含樱苦笑一声,原来早就被发现了。
也好,冲百里仲轩先把仆妇和书童都打发走,才开口对自己说话,看来还没准备直接把狼狈的自己暴露在大庭广众之前。
心里一口气松下来,含樱才发现自己的两条胳膊都已经紧绷到极致,左腿也僵硬的几乎不能动了,自己根本不可能爬上去:“麻烦……麻烦帮我一把。”
百里仲轩冷哼一声,踏过藿香池,弯腰单手抓住含樱的肩膀,平日里懒洋洋的一个人,这会儿居然没费多大力气,“哗啦”一声就把她从水里拎了出来。
凉风一吹,含樱全身上下顿时都凉飕飕的,左腿也吃不住劲,一下子瘫坐在藿香花畔,没等她开口,百里仲轩手一扬,搭在左臂上的黑呢大氅已经扔到她身上。
“远远看着就像你,我还当自己看花了眼呢。

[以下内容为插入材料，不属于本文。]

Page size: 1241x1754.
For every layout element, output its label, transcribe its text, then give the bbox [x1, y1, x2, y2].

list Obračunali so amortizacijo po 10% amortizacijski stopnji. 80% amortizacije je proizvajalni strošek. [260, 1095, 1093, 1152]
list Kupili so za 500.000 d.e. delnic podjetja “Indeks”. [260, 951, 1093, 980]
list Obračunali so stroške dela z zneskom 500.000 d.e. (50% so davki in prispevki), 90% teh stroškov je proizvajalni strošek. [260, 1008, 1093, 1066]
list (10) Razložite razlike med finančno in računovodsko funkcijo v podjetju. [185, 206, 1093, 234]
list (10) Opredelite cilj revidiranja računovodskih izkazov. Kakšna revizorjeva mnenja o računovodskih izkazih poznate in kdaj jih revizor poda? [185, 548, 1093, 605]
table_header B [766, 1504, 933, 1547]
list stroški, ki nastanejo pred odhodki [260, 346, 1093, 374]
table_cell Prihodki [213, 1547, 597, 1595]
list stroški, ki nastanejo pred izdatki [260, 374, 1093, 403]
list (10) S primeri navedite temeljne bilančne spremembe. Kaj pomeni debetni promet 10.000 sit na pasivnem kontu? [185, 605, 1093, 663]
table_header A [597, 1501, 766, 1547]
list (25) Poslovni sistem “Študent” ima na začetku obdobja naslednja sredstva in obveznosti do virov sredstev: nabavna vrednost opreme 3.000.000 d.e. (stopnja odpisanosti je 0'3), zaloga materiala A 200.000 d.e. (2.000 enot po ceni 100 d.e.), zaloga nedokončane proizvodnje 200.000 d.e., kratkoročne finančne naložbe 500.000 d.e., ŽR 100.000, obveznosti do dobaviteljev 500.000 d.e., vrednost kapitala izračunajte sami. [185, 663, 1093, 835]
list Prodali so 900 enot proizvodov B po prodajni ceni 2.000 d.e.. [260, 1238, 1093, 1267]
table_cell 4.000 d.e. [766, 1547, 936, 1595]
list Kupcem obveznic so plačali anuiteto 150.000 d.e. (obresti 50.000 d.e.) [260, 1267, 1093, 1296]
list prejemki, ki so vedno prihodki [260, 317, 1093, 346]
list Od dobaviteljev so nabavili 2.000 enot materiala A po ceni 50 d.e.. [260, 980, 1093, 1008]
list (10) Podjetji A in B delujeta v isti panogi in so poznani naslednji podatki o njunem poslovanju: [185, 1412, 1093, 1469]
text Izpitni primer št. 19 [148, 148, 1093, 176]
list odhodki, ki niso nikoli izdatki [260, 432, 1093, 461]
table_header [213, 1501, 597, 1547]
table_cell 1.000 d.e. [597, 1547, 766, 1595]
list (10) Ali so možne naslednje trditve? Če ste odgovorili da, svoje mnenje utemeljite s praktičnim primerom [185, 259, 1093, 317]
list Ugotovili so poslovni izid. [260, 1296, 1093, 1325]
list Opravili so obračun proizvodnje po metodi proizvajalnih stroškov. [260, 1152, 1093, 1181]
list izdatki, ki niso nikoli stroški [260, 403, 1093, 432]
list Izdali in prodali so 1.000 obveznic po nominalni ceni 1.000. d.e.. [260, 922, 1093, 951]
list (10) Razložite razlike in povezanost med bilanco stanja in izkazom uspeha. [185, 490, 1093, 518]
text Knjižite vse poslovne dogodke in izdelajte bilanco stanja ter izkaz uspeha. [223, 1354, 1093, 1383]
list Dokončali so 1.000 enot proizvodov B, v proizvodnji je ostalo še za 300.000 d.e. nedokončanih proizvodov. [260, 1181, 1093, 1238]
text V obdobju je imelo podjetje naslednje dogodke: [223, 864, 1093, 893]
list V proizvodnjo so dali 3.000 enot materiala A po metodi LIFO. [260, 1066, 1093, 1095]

”百里仲轩看含樱默默围上大氅,半嘲笑的开口。
含樱低头无语——满锦秋湖官邸,大概也就她一个人,走路不方便。
看她一直不说话,百里仲轩也不再开口,上下打量她:月光下,她坐在地上,黑色的大氅一部分已经被她身上的水浸透,一部分还飘飘洒洒的垂着,像一朵朵高低起伏的乌云,衬得她苍白的脸色越发像秋天高悬的明月,皎洁无暇,几滴晶莹的水珠正从脸上滑落,剔透如闪烁的星星。
“怎么出来的?想去听雨轩找我哥?”百里仲轩忽然弯下腰,盯着她问。
含樱张了张嘴,不知道怎么说,索性继续闭口。
“就算我把墨香斋的人都关起来给你让路,你现在水淋淋的,能摸到听雨轩去?”百里仲轩倒是很有耐性,继续追问她:“而且这副模样……”他摸了摸自己的下巴:“想唱出苦肉计吗?”
“大帅今晚在听雨轩?”含樱终于开口,连累带冻,她声音有些哑,平添了一份软弱和疲惫——今晚,百里稼轩不应该去盛惠轩嘉奖五姨娘汪嘉惠?或者去昭阳楼和闵朝梅商量怎么审讯江心吗?怎么会独自住在听雨轩?
百里仲轩看了她一眼,忽然转身扒拉起一边的藿香花从,一会儿工夫,就把她装点心的包裹和水壶找了出来
。
他有些惊异的看看手里的东西,又看看含樱:“你刚才藏的是这个?你……要给那个女人送饭送水?”他问着,忍不住笑起来:“你怕那个女人给饿着?也太心急了吧?不过才饿一天而已,连你被禁足的处罚都不听了?”
夜深人静,百里仲轩的笑声肆无忌惮,传的很远,含樱看他丝毫没有停下不笑的意思,终于又低低说了一句:“怕下毒。”
百里仲轩的笑声戛然而止,他再次看看手里提着的包裹和水,迟疑了片刻,说了句有点风牛马不相及的话:“以后多培养点心腹,省得自己折腾!”
说着他忽然弯腰,把包裹和水丢到含樱怀里,含樱刚刚抱住,他已经双手一抄,把坐在地上的含樱抱起来,大步向垂虹桥走去。
“干嘛?”含樱吓了一跳,紧紧拽住了黑色的大氅。